Part of what makes Austen’s Emma so enduring is all of the themes to be analyzed and debated, like gender. What makes gender such a particularly interesting discussion is the complex manner in which it is handled. Modern day readers readily notice the apparently submissive and heavy emphasis of marriage in the novel; however, critics can also point out that Austen’s society’s ideal of ladyhood is challenged by the “self-assurance, strength, and compassion through the depiction of Austen’s heroine, Emma,” and Margret Kirkham believes that the novel, through Emma, takes a feminist position almost identical to Wollstonecraft’s male and female equality (Kohn).Gender and class together stand as arguably the most discussed theme in regard to Emma, due to the blatancy in which it is addressed by the namesake of the novel and her acquaintances. Just one of the many sub-topics of this umbrella is women and work, especially as it is compared with other Austen novels. As can be seen in Jane Fairfax’s near brush with a working position, unless the female be in the working class, women fear work like the plague (Copeland 116). Jane’s future profession is only spoken of miserably and pitifully by the main characters like Emma and Knightly, and it is considered good fortune indeed when she escapes a life of toil to marry Frank Churchill and solidifies her place in the gentry class. This attitude towards work is contrasted to the Minervan heroines of the time who looked on “it [work] with the fervor of a religious convert” (118), of whom Austen parodies in her “Plan of a Novel” (114).
Even though class is repeatedly discussed in relation to Emma, there has grown some confusion with the ever-increasing distance between Austen’s day and present-day. There is a tendency, in some readers and critics, to blur the class distinctions and even labels of Austen herself and her characters, despite the fact that they are clearly delineated. J.A. Downie is a critic who has recently striven to clarify that neither Austen nor her characters, including those in Emma, are part of the bourgeoisie (73-4). Some readers begin to believe that the characters are bourgeois because they are not all aristocracy and they are not all wealthy, but Kohn points out that readers must remember the gentry class, which was separate from any rising middle class. Certainly Emma has characters like poor Miss Bates, but she is not middle class because she does not have money. Current society, which so often places an emphasis on the middle class experience, creates a distance between Austen’s society and causes for confusion and debate.

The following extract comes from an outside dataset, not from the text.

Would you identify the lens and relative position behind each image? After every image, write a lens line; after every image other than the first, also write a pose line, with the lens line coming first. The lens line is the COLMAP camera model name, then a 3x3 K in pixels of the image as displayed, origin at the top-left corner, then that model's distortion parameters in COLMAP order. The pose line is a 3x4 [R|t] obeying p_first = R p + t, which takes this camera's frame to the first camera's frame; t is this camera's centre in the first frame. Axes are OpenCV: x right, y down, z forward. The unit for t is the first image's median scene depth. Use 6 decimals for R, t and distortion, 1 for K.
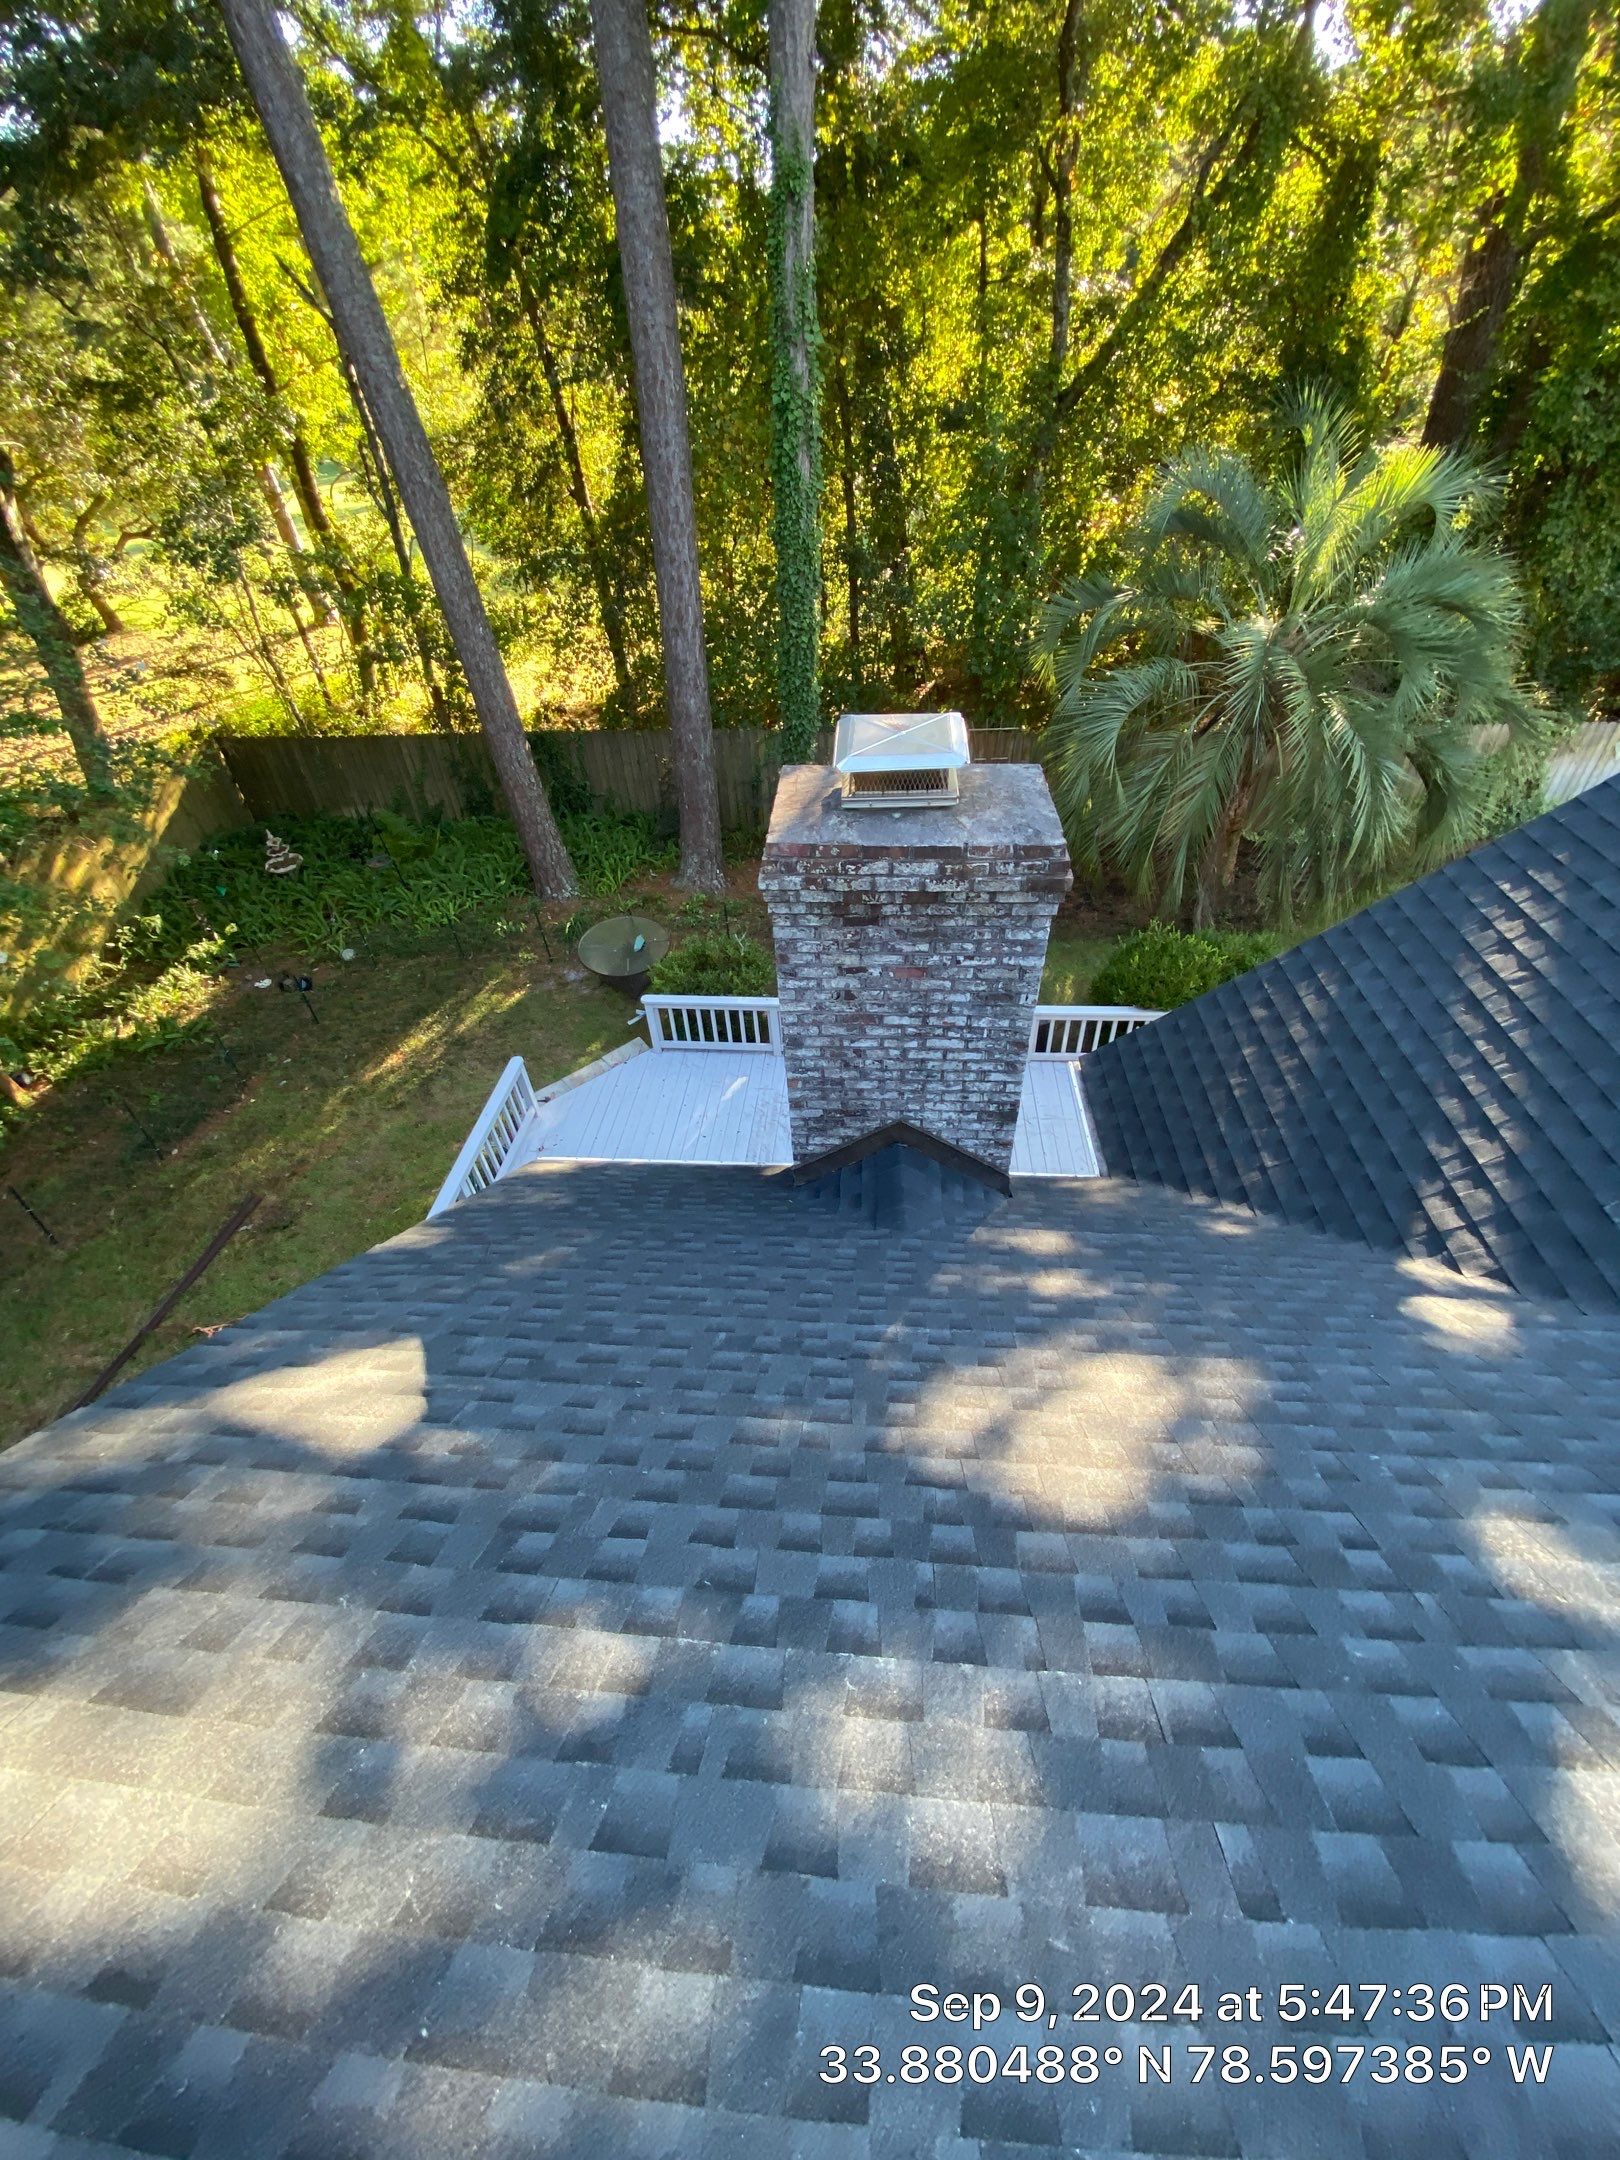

When Emma was published, the novel as a literary form had only existed for roughly a hundred years, beginning in Spain with Don Quijote, and moving to England in the late 17th and early 18th centuries, with Robinson Crusoe, Clarissa, and Tom Jones. Ian Watt notes that Richardson, (in Clarissa) and Fielding (in Tom Jones), seemed to have irreconcilable differences of style in the novel, Richardson providing full, deep characterization, and Fielding leaning towards the picaresque (Watt 296). It was Jane Austen who found the middle ground between the two, and her “successful resolution” helped mature the novel as an art form (296).

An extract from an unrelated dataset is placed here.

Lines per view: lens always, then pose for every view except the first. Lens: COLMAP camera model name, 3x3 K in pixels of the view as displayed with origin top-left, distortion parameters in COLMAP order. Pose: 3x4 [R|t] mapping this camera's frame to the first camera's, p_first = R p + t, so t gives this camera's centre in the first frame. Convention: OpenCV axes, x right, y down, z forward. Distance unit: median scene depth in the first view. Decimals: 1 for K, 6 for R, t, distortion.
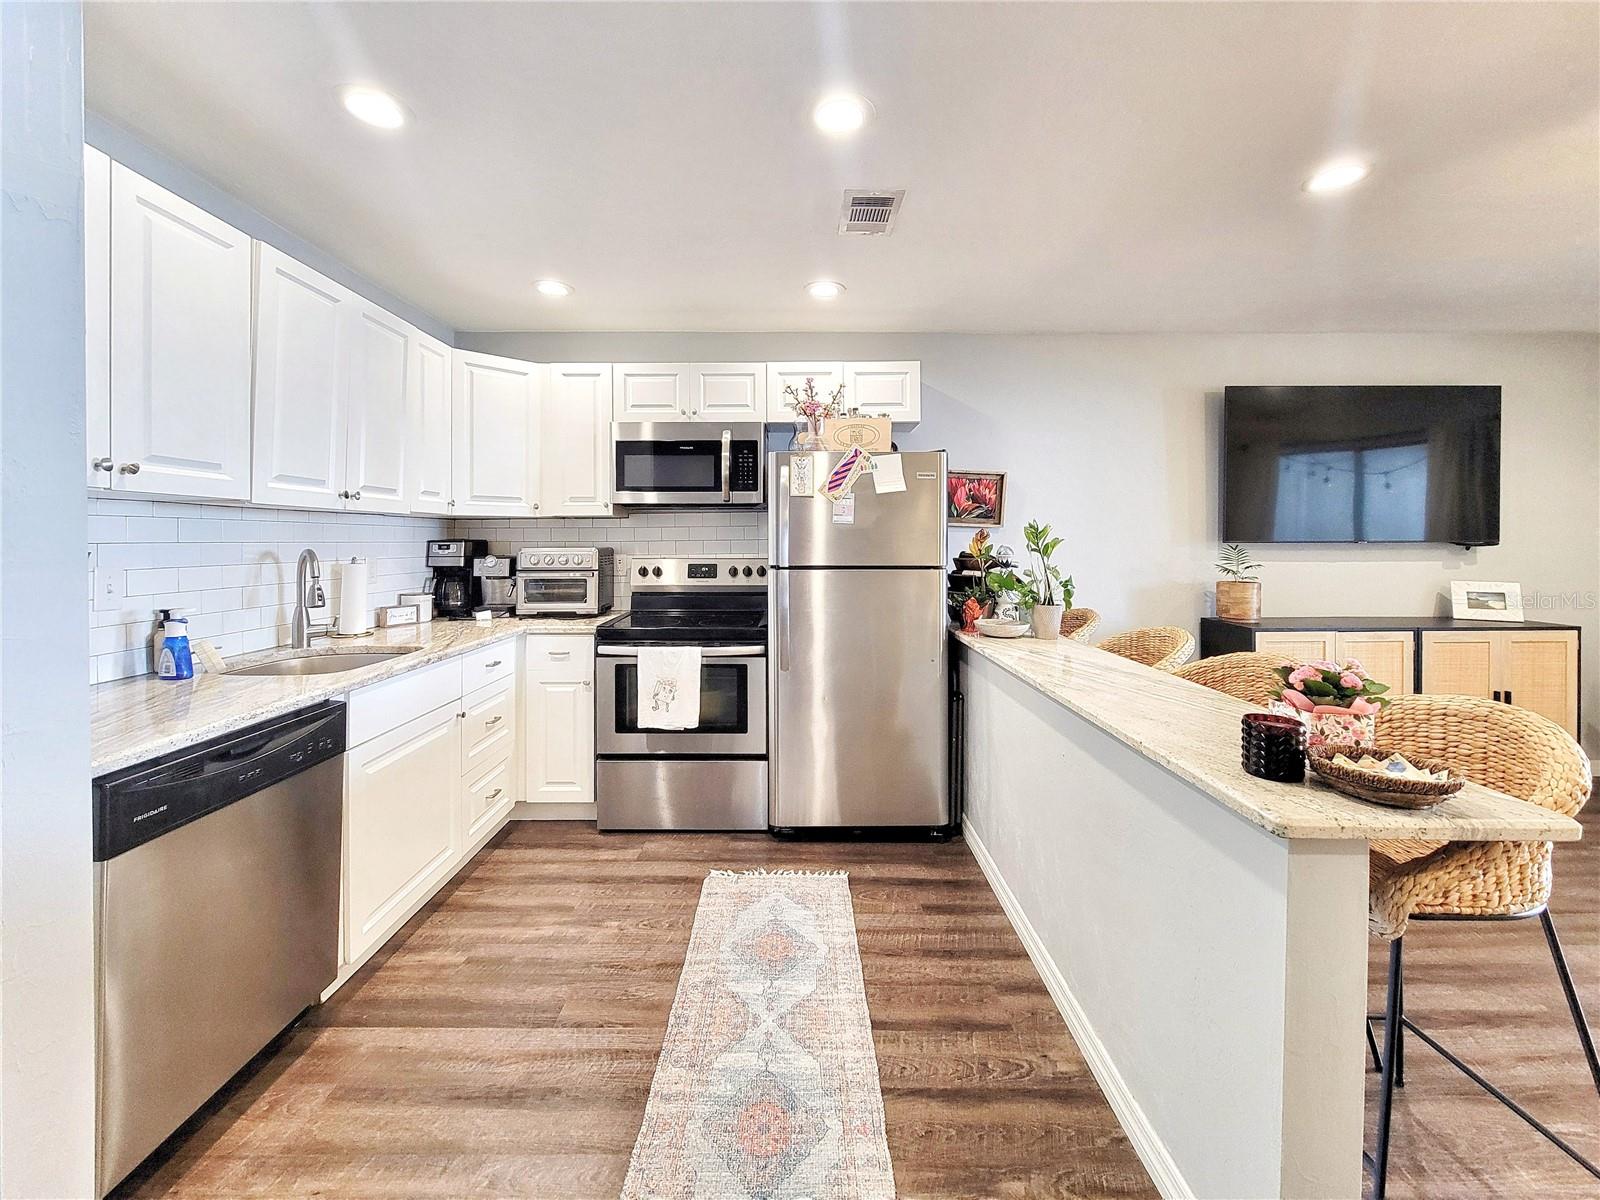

This “successful resolution” is extremely indicative of the power and range Emma possesses, and reveals much about who Jane Austen is. Amid apparent paradoxes and social conflicts that do not seem to resolve themselves, Austen always steps in as the silent voice of wisdom, and provides examples and characters that help the world to recognize its room for improvement. Emma has resolved many problems before, and will continue to resolve them in the years to come.